‘It’s Easy To Underestimate The Power Of A Genuine Compliment’

It is said that a compliment is a gift, not to be thrown away carelessly, unless you want to hurt the giver. And I could not agree more.

There is nothing worse than paying a compliment and the recipient narrows their eyes and looks at you suspiciously or simply starts to disagree with you, and even sometimes gets angry with you. Worse still is when someone goes bright red with embarrassment as if to say, “You can’t honestly mean that?”

So when paying a genuine, and by genuine I mean honest and sincere, compliment, it is a gift because it’s a chance to make someone feel good about themselves, and that is something that should be thanked. I’m no shrink but I gather that if you are nice to people they tend to be nice back.
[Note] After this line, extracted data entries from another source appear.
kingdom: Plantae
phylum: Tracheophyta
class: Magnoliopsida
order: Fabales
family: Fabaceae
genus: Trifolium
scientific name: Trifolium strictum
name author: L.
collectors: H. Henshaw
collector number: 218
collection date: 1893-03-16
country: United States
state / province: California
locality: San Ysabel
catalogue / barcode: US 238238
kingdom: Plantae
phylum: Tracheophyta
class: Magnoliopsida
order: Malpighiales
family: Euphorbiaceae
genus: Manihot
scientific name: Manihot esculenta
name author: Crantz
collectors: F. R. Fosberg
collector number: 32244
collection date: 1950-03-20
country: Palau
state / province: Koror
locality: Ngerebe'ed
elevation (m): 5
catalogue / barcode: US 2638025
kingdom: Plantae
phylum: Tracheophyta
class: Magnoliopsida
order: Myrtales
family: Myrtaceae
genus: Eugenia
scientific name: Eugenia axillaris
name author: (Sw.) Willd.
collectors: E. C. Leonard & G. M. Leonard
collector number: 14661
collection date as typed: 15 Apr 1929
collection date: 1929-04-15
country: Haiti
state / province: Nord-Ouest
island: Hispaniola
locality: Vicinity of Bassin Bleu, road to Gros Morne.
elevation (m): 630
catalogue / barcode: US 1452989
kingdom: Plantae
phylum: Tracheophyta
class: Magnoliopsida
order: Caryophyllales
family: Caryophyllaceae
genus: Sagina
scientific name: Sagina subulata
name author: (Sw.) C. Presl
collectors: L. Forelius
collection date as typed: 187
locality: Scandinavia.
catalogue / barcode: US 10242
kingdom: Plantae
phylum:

So my number one rule is only give a genuine compliment, otherwise you are simply going to embarrass someone, which is worse than paying no compliment at all. And look them straight in the eye when you do it – if not, you might as well text them the compliment!

It’s always nice to receive a compliment but also tempting to dismiss them easily.

Someone compliments my hair and I say, “Oh I washed it…for once!” Someone compliments my outfit, “What? This old thing?” But if someone told me I did a good business deal, I would look them straight in the eye, shake their hand and simply say, “Thank you – that’s very kind of you to say.” You see, it’s a confidence thing. I’m not sure my hair ever looks good, and I’m never keen on my outfit. When people tell me I always look smart and well dressed, I’m constantly amazed! Grateful, but amazed all the same.

But I realise that not accepting a genuine compliment is just plain rude. And when someone tells you, “You look nice,” and you respond by saying, “And you too,” when they have the flu and are wearing their PJs, it underestimates the value of the compliment they have given you. 

 I also deal with fake compliments swiftly. I remember a manager’s wife once looking at me up and down when I was only in my twenties and saying to me, “One day you’ll be able to afford a £1,000 suit, like mine.” “£1,000?” I replied. “So cheap…you must have got it in the sale?”

So, now my rule is, when someone pays me a compliment, I use just two words. Thank you. And I smile. I accept it with grace and warmth. As it’s so easy to underestimate the power of a genuine compliment, a touch of the hand, a smile, and a thank you – these are all acts of caring and they are more powerful than you can imagine.